Quinn sprinted from his tower, his robes flapping wildly as he nearly tripped on the last step. His face said everything long before his voice did—drained of color, lips pressed in a line of restrained panic.

“The pool,” he gasped, clutching the hem of his robe. “It’s black. The wards… they’re gone.”

My blood turned to ice.

Zander stood slowly, shifting Elara behind him.

“What do you mean, gone?” I asked, already striding toward him.

Quinn’s breath hitched. “I mean completely collapsed. The runes around the sanctum are inert. The magic is severed.”

Kaelith’s voice curled into my mind, low and grim.

Then the last protection has fallen.

A low, rumbling roar broke through the thick silence, echoing off the cliffs like a war cry from the gods themselves.

Then came the second… then a third. A chorus of primal thunder that shook the sky.

Kaelith’s head snapped up, eyes burning violet.

We are under attack!

The warning hit me like lightning.

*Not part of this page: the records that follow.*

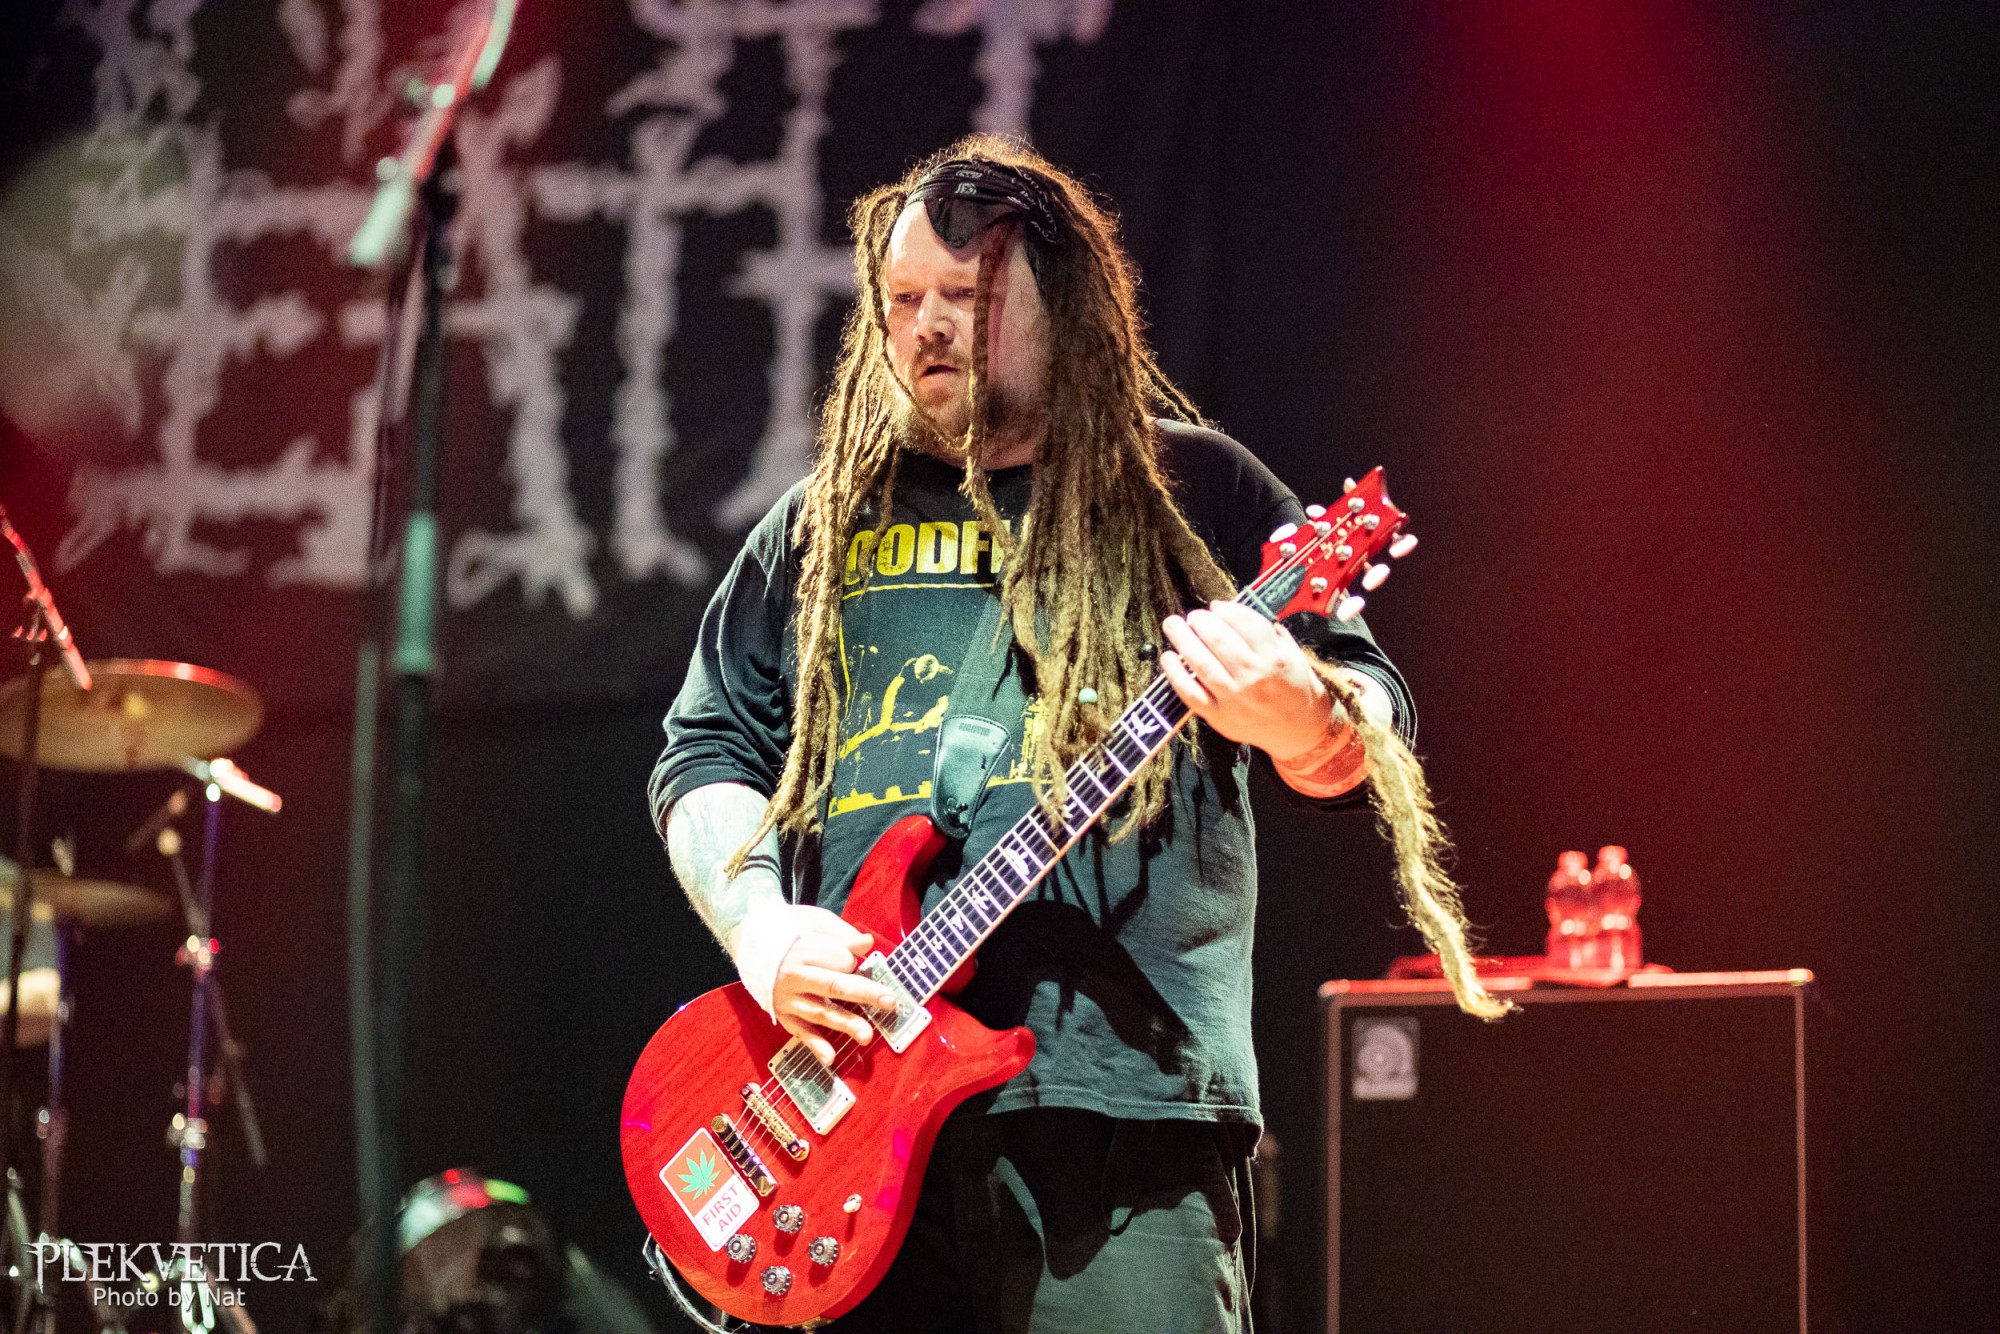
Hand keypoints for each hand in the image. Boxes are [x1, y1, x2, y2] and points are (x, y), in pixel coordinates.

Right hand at [729, 902, 898, 1064]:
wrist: (750, 939)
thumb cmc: (789, 929)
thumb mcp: (814, 920)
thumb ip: (842, 933)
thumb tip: (868, 944)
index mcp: (803, 950)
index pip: (840, 960)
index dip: (853, 961)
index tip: (855, 960)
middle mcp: (793, 976)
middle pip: (834, 986)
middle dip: (864, 994)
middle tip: (890, 1001)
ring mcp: (787, 998)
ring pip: (820, 1012)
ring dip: (844, 1024)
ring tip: (867, 1035)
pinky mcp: (783, 1014)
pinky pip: (800, 1032)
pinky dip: (815, 1046)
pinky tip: (830, 1058)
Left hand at [1159, 600, 1334, 762]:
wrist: (1299, 729)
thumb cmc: (1293, 686)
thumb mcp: (1291, 653)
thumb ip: (1266, 631)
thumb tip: (1231, 609)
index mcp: (1273, 658)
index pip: (1243, 623)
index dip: (1225, 610)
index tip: (1215, 607)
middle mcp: (1254, 677)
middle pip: (1218, 639)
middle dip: (1200, 621)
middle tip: (1193, 616)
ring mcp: (1235, 698)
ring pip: (1201, 663)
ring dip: (1182, 640)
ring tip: (1173, 625)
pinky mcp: (1219, 716)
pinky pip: (1191, 693)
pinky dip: (1175, 674)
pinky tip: (1168, 658)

Chaos ignited across the Ascension Grounds.

“Riders to your dragons!” I shouted, already sprinting for Kaelith’s side.

Zander grabbed my arm briefly, his face pale but resolved. Then he turned to the nearest castle guard. “You. Escort my sister to her chambers. Lock the door and do not leave her.”

The guard nodded, grabbing Elara’s hand gently. She looked back once, eyes wide with fear, but Zander gave her a smile that nearly shattered me.

“I’ll come for you,” he promised.

Then she was gone, rushing inside the castle just as the first blast of lightning lit the skies overhead.

Kaelith surged forward as I vaulted into the saddle, the wind slapping my face. Riders mounted across the grounds, Cordelle, Naia, Ferrula, Jax, Riven, Tae, all leaping into the fray with practiced precision.

Black-winged horrors descended from the clouds, their scales glistening like oil in the sun. The Blood Fae rode them, robed and armored, blades flashing with unnatural fire. The air shimmered with their spells, warping the wind, the light, even sound.

Kaelith rose with a shriek, barreling into a black Striker and knocking it from the air. I ducked under a blast of Storm Fire and countered with my own, bright white-blue energy flaring from my hands.

But something felt... wrong.

They weren’t fighting to kill. I realized it mid-strike, my blast barely grazing a rider who should’ve been eviscerated. He pulled away instead of pressing his attack.

Kaelith spun, her claws catching another dragon’s wing, not enough to cripple it. And yet… the fae didn’t retaliate.

They’re not aiming for our dragons,Kaelith hissed.They’re avoiding fatal blows.

I stared around the battlefield as the dance continued. The Blood Fae were attacking in waves, but their movements were strange—coordinated, restrained.

A diversion,I realized.This isn’t a battle. It’s a distraction.